#### Lista de tarefas
1: No texto fornecido, substitua "ex-funcionários" por "antigos empregados" no trecho entre "O Banco Nacional" e "R$ 500 mil.", inclusive, e apresente esse trecho alterado.
2: Responda com base no texto fornecido:
(a) Quanto o BNDES sinalizou aceitar receber, e de qual valor total devido?
(b) Qual sessão da assembleia de credores está na iminência de ocorrer?
(c) Segundo os credores trabalhistas, o que ofertaria o plano alternativo que pretendiam elaborar?
3: Liste todos os valores em reais (R$) mencionados no texto fornecido, na ordem em que aparecem.

##### Texto fornecido #####

O Banco Nacional de Desenvolvimento Econômico e Social sinalizou que pretende perdoar mais de R$ 10 milhões de dívidas do senador Fernando Collor e seus sócios, no processo de Recuperação Judicial das Gazetas, empresas que compunham o complexo de comunicação da Organização Arnon de Mello (OAM). O processo segue na iminência da terceira e última sessão de assembleia de credores, entre trabalhistas e quirografários, e o Banco já sinalizou que pretende aceitar receber apenas R$ 4,3 milhões dos R$ 14,4 milhões devidos. Além desta proposta, a Empresa também indica que pretende limitar o pagamento até 10 salários mínimos aos ex-funcionários demitidos, ainda que algumas dívidas cheguem a superar R$ 500 mil.

 

As informações vêm a partir de credores trabalhistas, que relataram ter procurado o BNDES para informar sobre a intenção de elaborar um plano alternativo, que ofertaria o pagamento devido da dívida, não só para os credores trabalhistas, como também para quirografários – que é o caso da financeira. No entanto, os credores foram surpreendidos pela resposta do banco de que pretendia receber o valor ofertado pela OAM e os demais sócios, adiantando o intento de que pretendem aceitar a proposta.

##### Linhas fornecidas #####

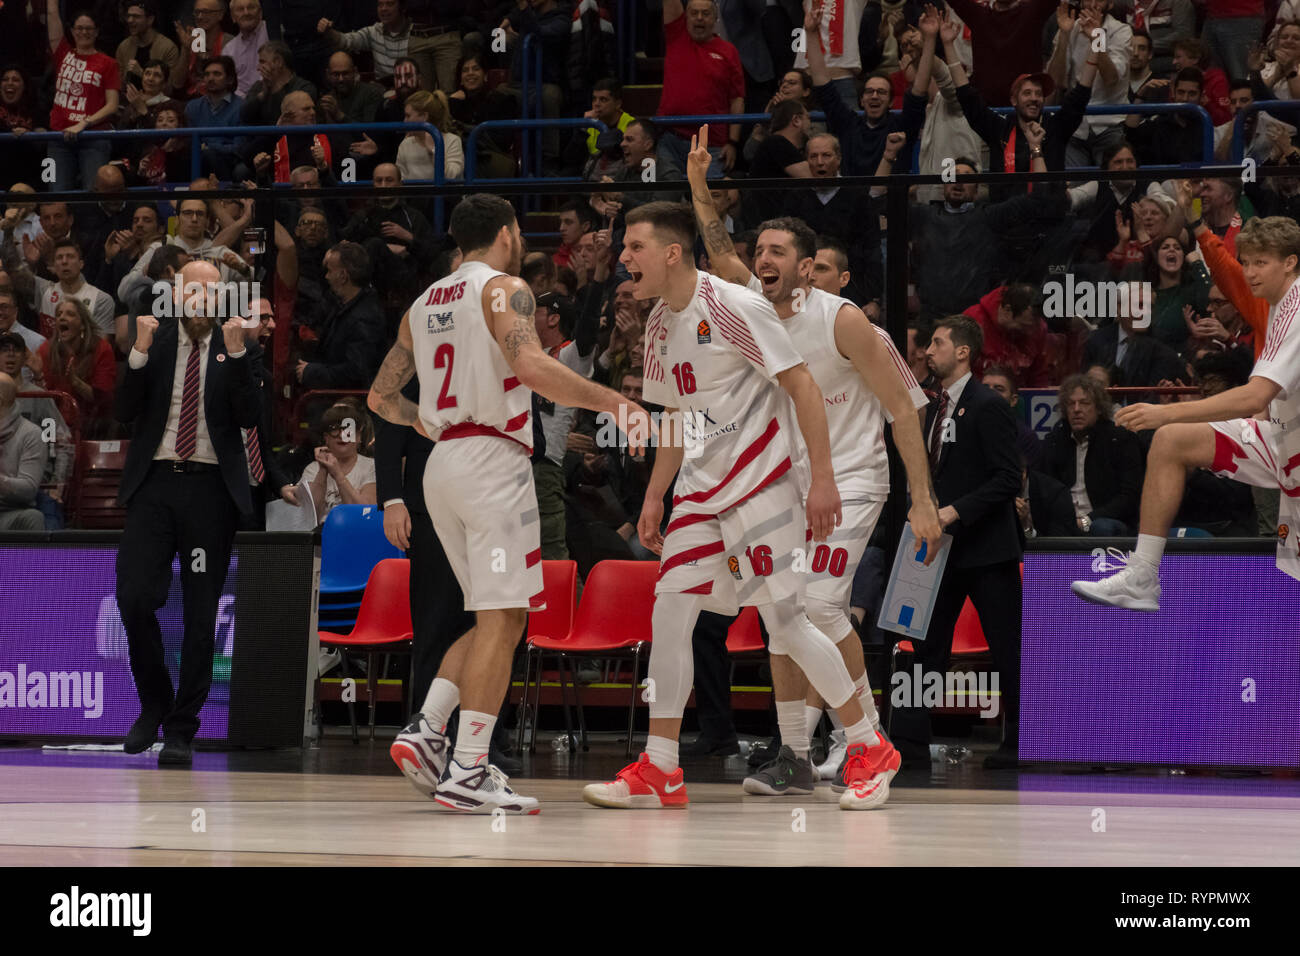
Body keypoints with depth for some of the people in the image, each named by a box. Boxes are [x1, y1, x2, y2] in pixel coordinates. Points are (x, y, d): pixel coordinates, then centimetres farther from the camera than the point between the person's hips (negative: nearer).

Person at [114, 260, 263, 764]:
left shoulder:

#####
##### Linhas fornecidas #####

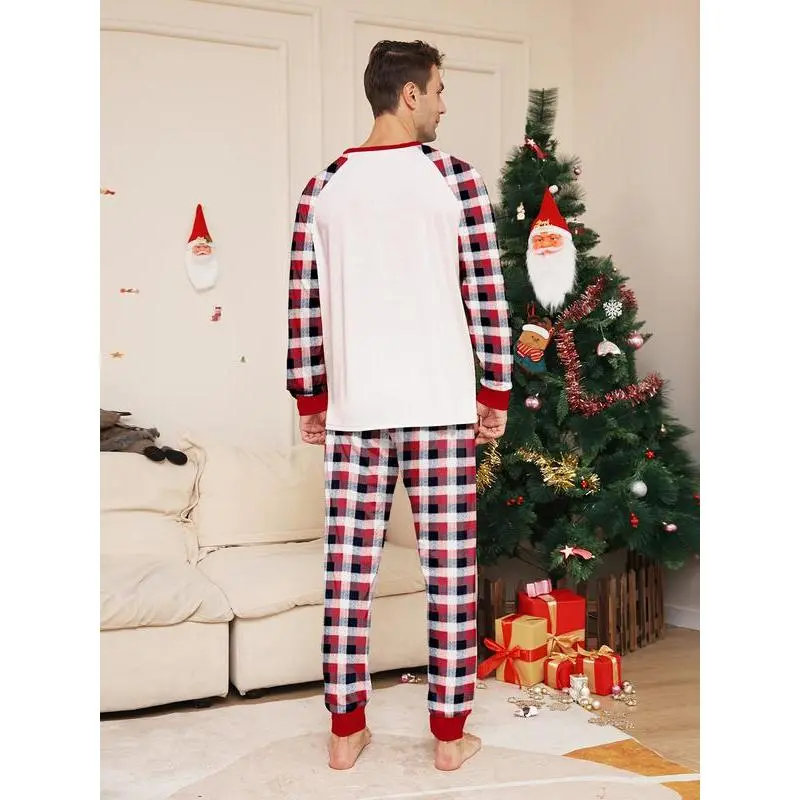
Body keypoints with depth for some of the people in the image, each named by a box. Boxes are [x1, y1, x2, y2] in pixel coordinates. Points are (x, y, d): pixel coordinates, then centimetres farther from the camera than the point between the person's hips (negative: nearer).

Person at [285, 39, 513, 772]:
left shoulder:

#####

#### Respostas das tarefas
1:
O Banco Nacional de Desenvolvimento Econômico e Social sinalizou que pretende perdoar mais de R$ 10 milhões de dívidas do senador Fernando Collor e seus sócios, no processo de Recuperação Judicial das Gazetas, empresas que compunham o complexo de comunicação da Organização Arnon de Mello (OAM). O processo segue na iminência da terceira e última sessão de assembleia de credores, entre trabalhistas e quirografários, e o Banco já sinalizou que pretende aceitar receber apenas R$ 4,3 milhões dos R$ 14,4 milhões devidos. Além desta proposta, a Empresa também indica que pretende limitar o pagamento até 10 salários mínimos aos antigos empregados demitidos, ainda que algumas dívidas cheguem a superar R$ 500 mil.

2:
(a) R$ 4,3 milhões, dos R$ 14,4 milhões devidos.
(b) A terceira e última sessão.
(c) O pagamento devido da dívida, não só para os credores trabalhistas, mas também para os quirografários.

3:
R$ 10 milhões
R$ 4,3 milhões
R$ 14,4 milhões
R$ 500 mil